Required work:
State how many lines in the items below contain the string "True". Give only the number.

═══ Given records ═══

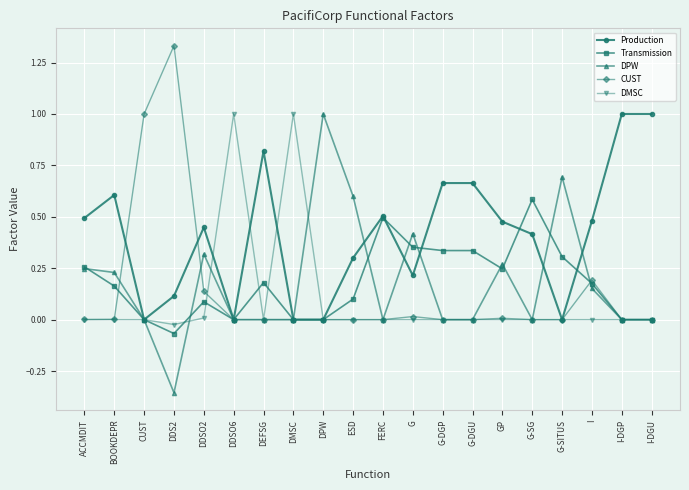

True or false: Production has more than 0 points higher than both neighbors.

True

═══
═══ Given records ═══

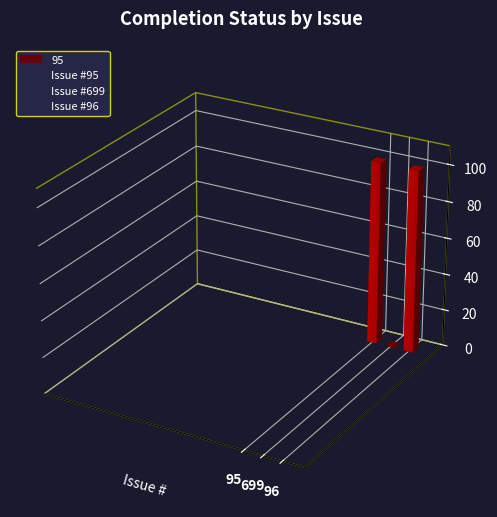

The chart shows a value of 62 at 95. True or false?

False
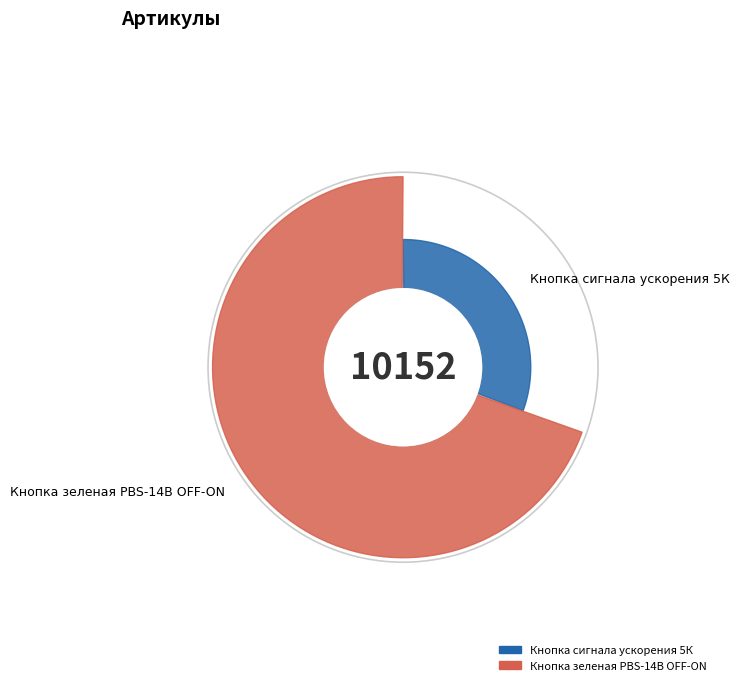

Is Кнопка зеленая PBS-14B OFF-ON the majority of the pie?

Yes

═══

Task answer:
3